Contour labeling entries
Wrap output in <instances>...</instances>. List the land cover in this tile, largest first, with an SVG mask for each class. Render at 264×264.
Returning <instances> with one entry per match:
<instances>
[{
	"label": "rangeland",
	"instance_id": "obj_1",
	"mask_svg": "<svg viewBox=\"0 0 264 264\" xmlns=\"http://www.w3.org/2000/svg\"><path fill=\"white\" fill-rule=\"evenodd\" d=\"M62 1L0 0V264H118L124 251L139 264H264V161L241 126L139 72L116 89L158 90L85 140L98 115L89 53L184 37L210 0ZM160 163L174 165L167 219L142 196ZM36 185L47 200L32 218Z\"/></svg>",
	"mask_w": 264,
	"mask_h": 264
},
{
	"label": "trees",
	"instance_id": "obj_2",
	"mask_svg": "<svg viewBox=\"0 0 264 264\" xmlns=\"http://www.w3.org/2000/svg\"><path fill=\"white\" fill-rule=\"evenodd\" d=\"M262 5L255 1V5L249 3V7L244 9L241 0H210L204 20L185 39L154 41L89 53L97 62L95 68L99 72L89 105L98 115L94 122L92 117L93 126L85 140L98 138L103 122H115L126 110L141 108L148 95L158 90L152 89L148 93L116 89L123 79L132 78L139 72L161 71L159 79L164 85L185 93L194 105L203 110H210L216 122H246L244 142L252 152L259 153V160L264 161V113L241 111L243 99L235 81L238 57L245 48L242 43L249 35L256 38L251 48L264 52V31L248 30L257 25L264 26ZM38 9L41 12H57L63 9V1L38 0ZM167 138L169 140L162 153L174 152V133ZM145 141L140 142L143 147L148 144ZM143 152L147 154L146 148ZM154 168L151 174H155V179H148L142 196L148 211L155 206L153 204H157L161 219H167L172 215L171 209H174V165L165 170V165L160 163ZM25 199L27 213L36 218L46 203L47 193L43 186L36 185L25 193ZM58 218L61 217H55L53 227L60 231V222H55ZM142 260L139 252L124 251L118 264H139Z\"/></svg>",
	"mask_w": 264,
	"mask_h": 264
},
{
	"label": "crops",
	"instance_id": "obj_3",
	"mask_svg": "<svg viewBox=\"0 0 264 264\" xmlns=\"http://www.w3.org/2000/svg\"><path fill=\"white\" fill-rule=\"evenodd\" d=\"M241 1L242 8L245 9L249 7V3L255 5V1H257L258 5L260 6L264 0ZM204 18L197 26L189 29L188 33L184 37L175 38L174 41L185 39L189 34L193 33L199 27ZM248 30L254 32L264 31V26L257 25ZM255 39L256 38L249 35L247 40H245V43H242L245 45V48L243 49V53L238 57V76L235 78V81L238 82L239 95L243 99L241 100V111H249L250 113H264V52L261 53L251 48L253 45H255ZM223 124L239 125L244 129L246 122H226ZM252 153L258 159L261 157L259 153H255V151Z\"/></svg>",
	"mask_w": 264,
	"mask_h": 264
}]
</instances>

◆ INSTRUCTION
Print the whole listing exactly as it is.

◆ CORRECT RESULT
Wrap output in <instances>...</instances>. List the land cover in this tile, largest first, with an SVG mask for each class. Render at 264×264.
Returning <instances> with one entry per match:
<instances>
[{
	"label": "rangeland",
	"instance_id": "obj_1",
	"mask_svg": "<svg viewBox=\"0 0 264 264\" xmlns=\"http://www.w3.org/2000/svg\"><path fill=\"white\" fill-rule=\"evenodd\" d=\"M62 1L0 0V264H118L124 251L139 264H264V161L241 126L139 72L116 89L158 90L85 140L98 115L89 53L184 37L210 0ZM160 163L174 165L167 219L142 196ZM36 185L47 200L32 218Z\"/></svg>",
	"mask_w": 264,
	"mask_h": 264
},
{
	"label": "trees",
	"instance_id": "obj_2",
	"mask_svg": "<svg viewBox=\"0 0 264 264\" xmlns=\"http://www.w3.org/2000/svg\"><path fill=\"white\" fill-rule=\"evenodd\" d=\"M262 5L255 1V5L249 3V7L244 9L241 0H210L204 20L185 39L154 41L89 53L97 62L95 68L99 72L89 105L98 115L94 122L92 117L93 126L85 140L98 138L103 122H115L126 110L141 108L148 95L158 90L152 89L148 93L116 89L123 79L132 78L139 72L161 71L159 79L164 85L185 93L194 105L203 110H210L216 122H246L244 142L252 152L259 153V160L264 161V113L241 111L243 99L235 81L238 57L245 48L242 43L249 35L256 38L251 48L264 52V31L248 30L257 25L264 26ZM38 9L41 12H57L63 9V1L38 0ZM167 138L169 140L162 153L174 152V133ZM145 141L140 142L143 147L148 144ZM143 152L147 154L146 148ZM154 168L151 174H155V179H148L142 196L148 211L155 206L153 204H157L161 219H167L172 215L171 209H174V165L165 170V165L160 163ZM25 199L27 213L36 218L46 203L47 193L43 186L36 185L25 193ZM58 218L61 217H55L53 227L60 231V222H55ZM142 260L139 252L124 251L118 264H139Z\"/></svg>",
	"mask_w": 264,
	"mask_h": 264
},
{
	"label": "crops",
	"instance_id": "obj_3",
	"mask_svg": "<svg viewBox=\"0 0 264 264\" xmlns=\"http://www.w3.org/2000/svg\"><path fill=\"white\" fill-rule=\"evenodd\" d=\"M241 1L242 8L245 9L249 7V3L255 5V1H257L258 5L260 6L264 0ZM204 18L197 26L189 29L188 33L184 37L175 38L174 41L185 39L189 34L193 33L199 27ZM248 30L254 32L264 31V26L257 25ZM255 39L256 38L249 35L247 40H245V43H242L245 45V48L243 49V53L238 57V76L235 78V81L238 82L239 95L243 99L241 100V111H249L250 113H264V52L261 53L251 48L253 45H255ZM223 124L239 125L244 129L246 122H226ZM252 153L258 159L261 157L259 153H255V151Z\"/></svg>",
	"mask_w": 264,
	"mask_h": 264
}]
</instances>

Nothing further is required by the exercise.